Segment Open

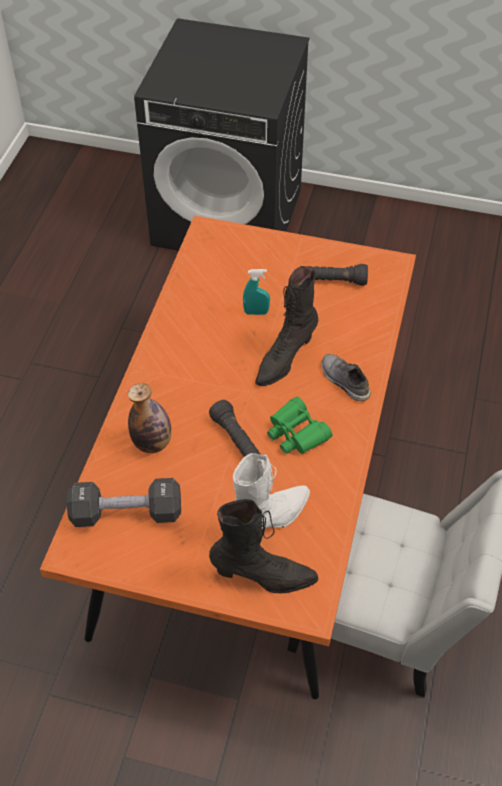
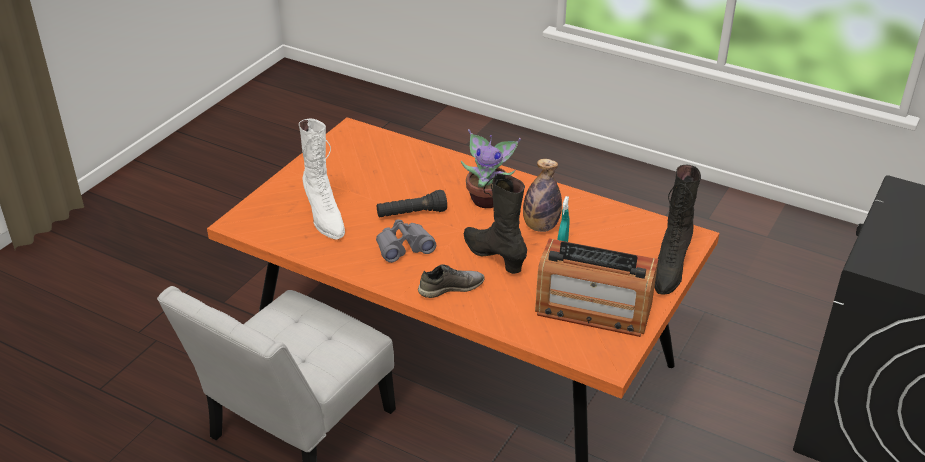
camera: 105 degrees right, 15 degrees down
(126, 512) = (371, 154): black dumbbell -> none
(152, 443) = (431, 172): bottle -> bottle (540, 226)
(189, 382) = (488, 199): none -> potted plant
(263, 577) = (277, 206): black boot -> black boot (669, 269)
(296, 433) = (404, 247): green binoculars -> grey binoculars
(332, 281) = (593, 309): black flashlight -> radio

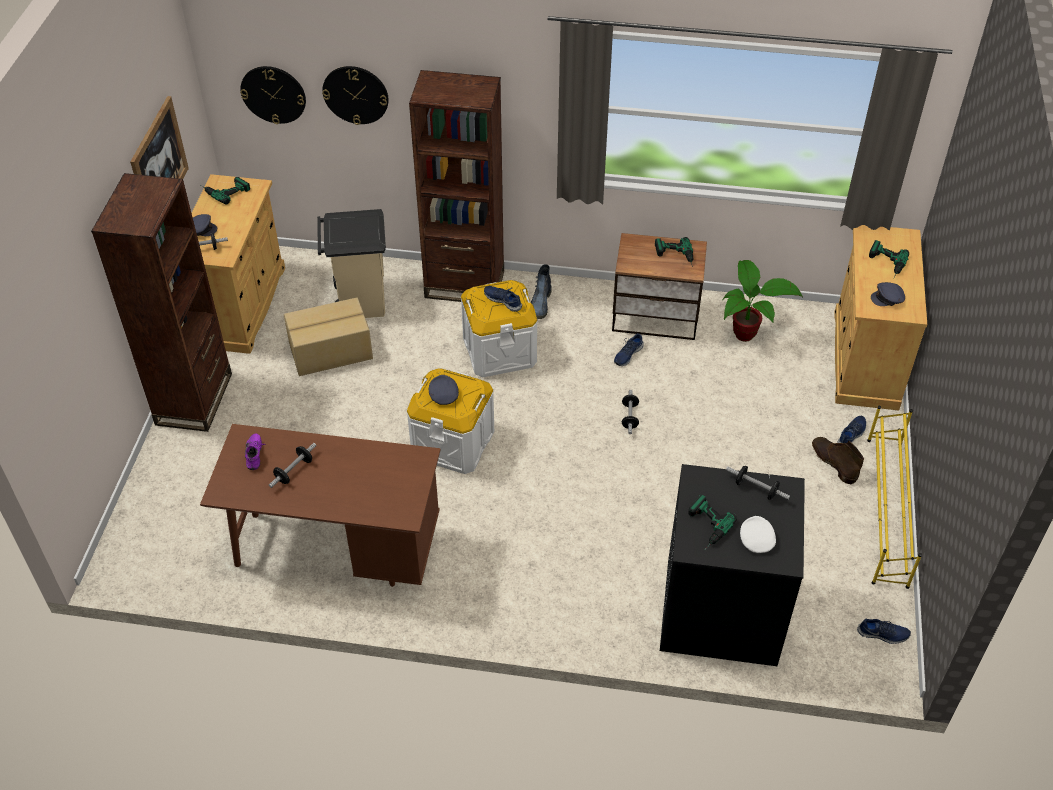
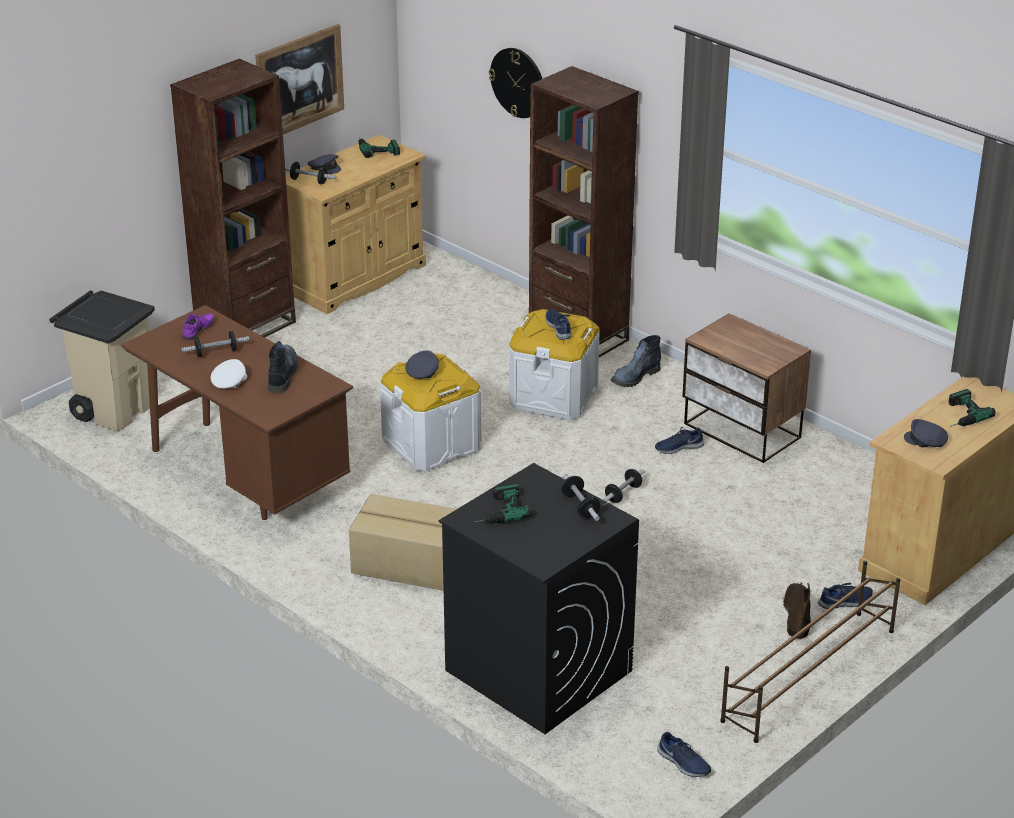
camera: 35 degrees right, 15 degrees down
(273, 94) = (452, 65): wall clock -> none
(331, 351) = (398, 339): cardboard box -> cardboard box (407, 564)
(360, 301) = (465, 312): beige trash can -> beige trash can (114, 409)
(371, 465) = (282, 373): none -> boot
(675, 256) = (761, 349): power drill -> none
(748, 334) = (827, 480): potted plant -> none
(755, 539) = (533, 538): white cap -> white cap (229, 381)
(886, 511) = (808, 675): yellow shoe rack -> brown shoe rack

Segment Closed

-- EXERCISE DETAILS --
When you reproduce the entries above, keep every word exactly and leave out each picture.

-- FINAL ANSWER --
camera: 105 degrees right, 15 degrees down
(126, 512) = (371, 154): black dumbbell -> none
(152, 443) = (431, 172): bottle -> bottle (540, 226)
(189, 382) = (488, 199): none -> potted plant
(263, 577) = (277, 206): black boot -> black boot (669, 269)
(296, 433) = (404, 247): green binoculars -> grey binoculars
(332, 281) = (593, 309): black flashlight -> radio

camera: 35 degrees right, 15 degrees down
(273, 94) = (452, 65): wall clock -> none
(331, 351) = (398, 339): cardboard box -> cardboard box (407, 564)
(360, 301) = (465, 312): beige trash can -> beige trash can (114, 409)
(371, 465) = (282, 373): none -> boot
(675, 256) = (761, 349): power drill -> none
(748, 334) = (827, 480): potted plant -> none
(755, 539) = (533, 538): white cap -> white cap (229, 381)
(886, 511) = (808, 675): yellow shoe rack -> brown shoe rack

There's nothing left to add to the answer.